**DOCUMENT TEXT**
The 2026 pilot year will be important to watch. Successful incubator programs typically produce their first alumni searchers within 12 to 18 months of launch, giving Wharton a concrete pipeline of outcomes to track.
VentureLab and institutional support
VentureLab, the University of Pennsylvania's cross-campus venture support program, maintains a dedicated ETA page that centralizes resources for search fund entrepreneurs. This institutional backing gives Wharton's ETA program access to resources that extend beyond the business school: legal clinics, mentorship networks, and connections to Penn's broader entrepreneurial ecosystem.
The VentureLab connection matters because search fund entrepreneurship is inherently cross-disciplinary. Searchers need legal expertise for deal structuring, financial modeling skills for valuation, and operational knowledge for running the acquired company. A university-wide support system can provide those resources in ways that a standalone MBA course cannot.
Tuition and financial considerations
| Cost component | Amount (2026-2027) |
|---|---|
| Tuition | $87,970/year |
| Including fees | $93,008/year |
| Two-year total (tuition only) | $175,940 |
| Perlman Fellowship offset | Up to $50,000 |
Wharton's tuition places it near the top of US MBA programs. For aspiring searchers evaluating the financial return of an MBA for a search fund career, the two-year cost of attendance (including living expenses) can approach $300,000. The Perlman Fellowship partially offsets this for the four recipients each year, but most Wharton students pursuing ETA will finance their education through standard MBA scholarships, loans, or savings.
That said, Wharton's alumni network is among the largest and most financially connected in the world. For searchers who need to raise capital from individual investors, the ability to tap a Wharton network during the fundraising process can be a meaningful advantage.
How Wharton compares
Wharton occupies an unusual position in the MBA landscape for search fund entrepreneurs. It has the largest known ETA endowment, but a relatively young program. It has one of the best fellowship offerings, but only one dedicated course. Here is how the key dimensions compare across leading programs.
| Dimension | Wharton | Stanford GSB | HBS | Yale SOM |
|---|---|---|---|---|
| Dedicated ETA courses | 1 | 3 | 3 | 3 |
| ETA faculty | 1 | 6 | 4 | 1 |
| ETA fellowship | $50K | Various | $130K | None specific |
| ETA endowment | $10M | Not disclosed | Not disclosed | Not disclosed |
| Incubator | 2026 pilot | No | No | No |
| Tuition (annual) | $87,970 | $85,755 | $84,760 | $91,400 |
Wharton's edge is financial infrastructure. No other school has a disclosed ETA-specific endowment of this size. The gap is in track record: Stanford has tracked 681 funds since 1984, HBS has the Ruback-Yudkoff textbook and a conference that draws over 1,000 attendees, and Yale has 100+ published case studies. Wharton is building toward that kind of depth, but it is not there yet.

**EXERCISE 1**
For each statement below, decide whether it agrees with the text on Wharton's ETA program. Answer yes or no, and quote the words from the text that decide it.
(a) Wharton offers three dedicated ETA courses.
(b) The Perlman Fellowship goes to four recipients each year.
(c) Stanford has tracked 681 funds since 1984.
**EXERCISE 2**
Copy word for word the part of the text on Wharton's ETA program between "The 2026 pilot" and "broader entrepreneurial ecosystem.", inclusive.

**STUDY MATERIAL**
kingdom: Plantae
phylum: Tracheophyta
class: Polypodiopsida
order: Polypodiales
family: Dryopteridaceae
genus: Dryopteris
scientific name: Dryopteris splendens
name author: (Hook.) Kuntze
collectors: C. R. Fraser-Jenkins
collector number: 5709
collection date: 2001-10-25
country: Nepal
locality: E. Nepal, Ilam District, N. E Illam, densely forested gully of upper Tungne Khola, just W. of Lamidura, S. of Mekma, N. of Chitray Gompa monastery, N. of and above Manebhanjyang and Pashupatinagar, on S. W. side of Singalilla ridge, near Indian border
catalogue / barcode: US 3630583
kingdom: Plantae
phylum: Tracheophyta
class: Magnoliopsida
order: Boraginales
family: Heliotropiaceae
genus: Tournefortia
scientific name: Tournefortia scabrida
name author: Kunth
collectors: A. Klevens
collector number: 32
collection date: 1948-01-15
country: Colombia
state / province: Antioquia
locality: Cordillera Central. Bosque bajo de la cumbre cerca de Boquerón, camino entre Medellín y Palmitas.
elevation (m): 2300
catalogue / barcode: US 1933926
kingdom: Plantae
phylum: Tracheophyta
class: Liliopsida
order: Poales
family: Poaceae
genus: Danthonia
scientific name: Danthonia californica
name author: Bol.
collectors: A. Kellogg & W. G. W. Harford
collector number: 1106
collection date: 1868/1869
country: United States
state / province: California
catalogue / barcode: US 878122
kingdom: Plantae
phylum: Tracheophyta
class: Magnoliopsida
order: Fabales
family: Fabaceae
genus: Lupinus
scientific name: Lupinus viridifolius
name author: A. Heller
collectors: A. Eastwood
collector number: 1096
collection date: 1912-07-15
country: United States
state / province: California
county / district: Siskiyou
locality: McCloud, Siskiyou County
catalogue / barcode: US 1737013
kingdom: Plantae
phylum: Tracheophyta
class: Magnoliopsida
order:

**FINAL ANSWER 1**
(a) No: "It has one of the best fellowship offerings, but only one dedicated course."
(b) Yes: "The Perlman Fellowship partially offsets this for the four recipients each year"
(c) Yes: "Stanford has tracked 681 funds since 1984"

**FINAL ANSWER 2**
The 2026 pilot year will be important to watch. Successful incubator programs typically produce their first alumni searchers within 12 to 18 months of launch, giving Wharton a concrete pipeline of outcomes to track.
VentureLab and institutional support
VentureLab, the University of Pennsylvania's cross-campus venture support program, maintains a dedicated ETA page that centralizes resources for search fund entrepreneurs. This institutional backing gives Wharton's ETA program access to resources that extend beyond the business school: legal clinics, mentorship networks, and connections to Penn's broader entrepreneurial ecosystem.